Tous devaient quitter leur orgueil, et, tout naïvement, chercher un capitaine, un Huniade, un Mathias Corvin, s'il en était. Mais, s'il n'en était pas, si les héros manquaient, s'il fallait recourir aux rois, l'empereur naturel de la situation était le roi de Marignan.
Nous ne voulons pas dire qu'il en fût digne. Mais on l'en croyait digne, ce qui est déjà beaucoup. Et c'est précisément parce qu'on le croyait tel, qu'on ne le nomma pas, qu'on nomma celui qu'on jugeait un jeune garçon médiocre. Son ambassadeur même écrivait: «Les Allemands ne connaissent pas beaucoup le roi d'Espagne, et ils n'en disent pas grand bien.»
Les électeurs ne voulaient pas d'un électeur; ils se jalousaient trop; ni d'un petit prince, d'un seigneur, qui n'eût pu payer (Nég. Autr. II, 418). Il leur fallait un roi qui aidât aussi l'Allemagne dans son péril. Des deux, choisir celui qu'ils croyaient incapable, c'était une trahison inepte, aveugle, autant que criminelle.
Le Turc d'alors était le vrai Turc des légendes, non un Bajazet II, gras, pacifique et lent, poète mystique, qui laissa faire la guerre, non pas le Salomon ou Soliman des Turcs qui devint l'ami de la France. Celui-ci, le sultan Sélim fit peur aux Turcs eux-mêmes. La chose infaisable et terrible, à laquelle nul n'osa toucher, lui, il la fit. Il réforma les janissaires, mit leurs chefs dans sa main. Tellement il avait imprimé l'épouvante de sa force et de sa cruauté.
Les ambassadeurs vénitiens qui le suivent en tremblant dans ses victorieuses campagnes et ses massacres, ne sont pas terrifiés seulement, ils sont subjugués. On est stupéfait de lire que Mocenigo disait de cet exterminateur: «Nul ne fut si juste et si grand, nul plus humain.» Les bras en tombent.
Sa courte vie fut comme un arc d'acier, tendu à rompre, par une puissante machine. Ni joie, ni table, ni femme; rien d'humain. Rien que la guerre, l'extermination sainte, et les joies de la mort. Il était buveur d'opium, mais justement assez pour se tenir toujours froidement exalté, impitoyablement cruel. Poète subtil, bandé au sublime et mis par son lyrisme au-dessus de toute vie; d'autre part, d'une abstraction plus mortelle à la vie encore. Son horrible spiritualisme le rendait particulièrement altéré du sang de ceux qui ont mis l'esprit dans la chair, des croyants de l'incarnation (chrétiens, persans, etc.).

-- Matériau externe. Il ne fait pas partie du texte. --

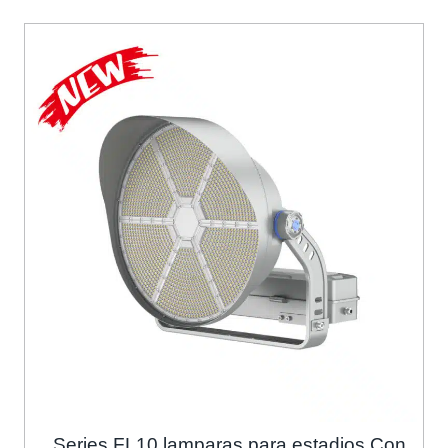
Series FL10 lamparas para estadios Con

Notez que dans les grands massacres, cet homme singulier ne prétendait rien faire que sur bonne raison, bons textes du Coran, réponses de prêtres et de juristes. Il était très-embarrassant pour ceux-ci, et effrayant par sa subtilité, leur posant des questions, indifférentes en apparence, et leur surprenant des réponses à noyer le monde de sang. Après l'immense carnage des Mamelucks d'Égypte, il organisa dans tout l'empire par une police savante et clairvoyante une complète Saint-Barthélemy des partisans des doctrines persanes et de l'incarnation d'Ali. Il procédait par ordre. Cela fait, il passa aux chrétiens, posant à son moufti une question captieuse qui, subtilement interprétée, impliquait le massacre d'une douzaine de millions d'hommes. Le grand vizir, épouvanté, ne l'arrêta qu'en faisant venir trois hommes de cent ans, vieux janissaires, qui jurèrent que Mahomet II avait promis la vie aux Grecs.
Sélim espérait bien se dédommager sur l'Europe, à qui Mahomet n'avait rien promis. Et déjà il avait demandé au moufti: «N'est-il pas méritoire de tuer les deux tiers des vivants pour le salut de l'autre tiers?»
On ne voit pas, dans l'état de division où étaient les chrétiens, ce qui eût arrêté ce scolastique de la mort. Il avait pris l'Égypte sur les Mamelucks, les premiers cavaliers du monde, pris la Syrie et la Babylonie, frappé et mutilé la Perse pour toujours, et tout cela par les armes modernes et le génie civilisé, par l'artillerie, l'infanterie, une tactique habile. La parfaite justesse de ses vues se montrait en ceci, qu'il ne voulait pas faire un pas vers l'Allemagne, sans se créer d'abord une marine pour terrifier, paralyser la Méditerranée, l'Espagne et l'Italie.
Cela donnait à la chrétienté une année ou deux de répit.